Family Recovery Center

Old habits are hard to break. You have to want to be successful if you're going to achieve the desired goal. It's so easy for someone to say, "You need to just quit. Just never pick up another ______. (Insert tools of this habitcigarettes, alcohol, drugs, whatever.) There are four questions you can ask yourself to determine if you are ready to stop a bad habit, say, smoking.

Question 1: When you quit, what will you replace the habit with?

You know what they say about idle hands. When you can't pick up a cigarette and lighter and go stand with the other smokers what are you going to do with yourself? When you are spending less on cigarettes you will have more jingle in your pocket. If you're getting in shape to run a 5K you aren't going to be smoking. What do you want that is worth giving up your bad habit?

Question 2: How much do you really want to change that bad habit?

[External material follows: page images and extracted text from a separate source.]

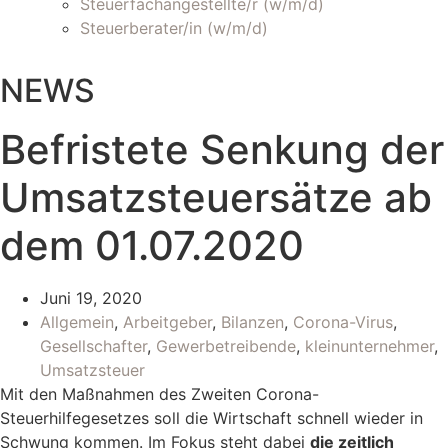
Steuerfachangestellte/r (w/m/d)
Steuerberater/in (w/m/d)
NEWS
Befristete Senkung der
Umsatzsteuersätze ab
dem 01.07.2020
Juni 19, 2020
Allgemein
,
Arbeitgeber
,
Bilanzen
,
Corona-Virus
,
Gesellschafter
,
Gewerbetreibende
,
kleinunternehmer
,
Umsatzsteuer
Mit den Maßnahmen des Zweiten Corona-
Steuerhilfegesetzes soll die Wirtschaft schnell wieder in
Schwung kommen. Im Fokus steht dabei
die zeitlich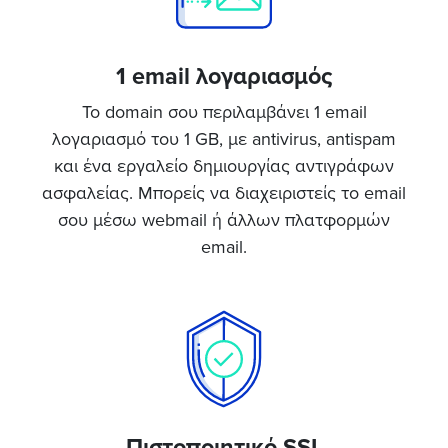
1 email λογαριασμός
Το domain σου περιλαμβάνει 1 email
λογαριασμό του 1 GB, με antivirus, antispam
και ένα εργαλείο δημιουργίας αντιγράφων
ασφαλείας. Μπορείς να διαχειριστείς το email
σου μέσω webmail ή άλλων πλατφορμών
email.
Πιστοποιητικό SSL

If you are changing yourself for someone else, that's the wrong motivation. You have to want to change. If you don't, you won't.

Question 3: Is this the right time for you to kick that habit?

Experts advise that you should change only one habit at a time. If you are planning a pregnancy, you should stop smoking and get your body in shape for the healthiest opportunity for the baby and yourself.

Question 4: What are you going to get out of quitting that habit?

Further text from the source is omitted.